Flexible nature of the guidelines

Other submitters expressed concern that the Guidelines are not sufficiently comprehensive. For example, greening Australia expressed concern that the Guidelines do not provide specific direction on a range of environmental impacts including water quality, restoration and protection of carbon stocks, impacts on habitat, permanence or perverse outcomes with inappropriate plantings.[5]

 

Carbon Price

The Library economics section when writing on the legislation’s possible effect on prime agricultural land being taken out of production highlighted the price carbon is set under the Governments Emission Trading Scheme as being a determining factor.

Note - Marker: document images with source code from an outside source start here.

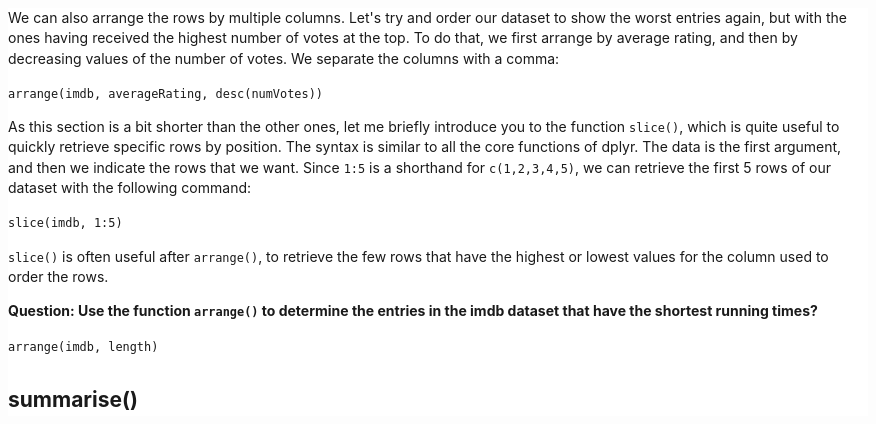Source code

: We can also arrange the rows by multiple columns. Let's try and order our dataset to show the worst entries again, but with the ones having received the highest number of votes at the top. To do that, we first arrange by average rating, and then by decreasing values of the number of votes. We separate the columns with a comma: 

<div class="tutorial-exercise" data-label="arrange_2b" data-caption="Code" data-completion="1" data-diagnostics="1" data-startover="1" data-lines="0">

```text
arrange(imdb, averageRating, desc(numVotes))
```

<script type="application/json" data-opts-chunk="1">{"fig.width":6.5,"fig.height":4,"fig.retina":2,"fig.align":"default","fig.keep":"high","fig.show":"asis","out.width":624,"warning":true,"error":false,"message":true,"exercise.df_print":"paged","exercise.timelimit":10,"exercise.checker":"NULL"}</script></div>

As this section is a bit shorter than the other ones, let me briefly introduce you to the function `slice()`, which is quite useful to quickly retrieve specific rows by position. The syntax is similar to all the core functions of dplyr. The data is the first argument, and then we indicate the rows that we want. Since `1:5` is a shorthand for `c(1,2,3,4,5)`, we can retrieve the first 5 rows of our dataset with the following command:
<div class="tutorial-exercise" data-label="arrange_slice" data-caption="Code" data-completion="1" data-diagnostics="1" data-startover="1" data-lines="0">

```text
slice(imdb, 1:5)
```

<script type="application/json" data-opts-chunk="1">{"fig.width":6.5,"fig.height":4,"fig.retina":2,"fig.align":"default","fig.keep":"high","fig.show":"asis","out.width":624,"warning":true,"error":false,"message":true,"exercise.df_print":"paged","exercise.timelimit":10,"exercise.checker":"NULL"}</script></div>
`slice()` is often useful after `arrange()`, to retrieve the few rows that have the highest or lowest values for the column used to order the rows.


**Question: Use the function `arrange()` to determine the entries in the imdb dataset that have the shortest running times?**
<div class="tutorial-exercise" data-label="arrange_3" data-caption="Code" data-completion="1" data-diagnostics="1" data-startover="1" data-lines="0"><script type="application/json" data-opts-chunk="1">{"fig.width":6.5,"fig.height":4,"fig.retina":2,"fig.align":"default","fig.keep":"high","fig.show":"asis","out.width":624,"warning":true,"error":false,"message":true,"exercise.df_print":"paged","exercise.timelimit":10,"exercise.checker":"NULL"}</script></div>

<div class="tutorial-exercise-support" data-label="arrange_3-solution" data-caption="Code" data-completion="1" data-diagnostics="1" data-startover="1" data-lines="0">

```text
arrange(imdb, length)
```

</div>


## summarise()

“The major uncertainty in the above argument (agricultural land production lost to carbon sink forest) is the impact of any Australian emissions trading scheme. In particular, what the price per tonne of CO2 will be and whether emissions credits generated by forestry will be included in this scheme. If  the price of one tonne of CO2 is sufficiently high, the emission credits generated by forestry are of  the same value and are included in an Australian Emissions Trading Scheme (ETS), then the potential gains to a firm that makes significant emissions may be sufficiently large for it to purchase significant areas of agricultural land for the purposes of planting a carbon sink forest.”[6]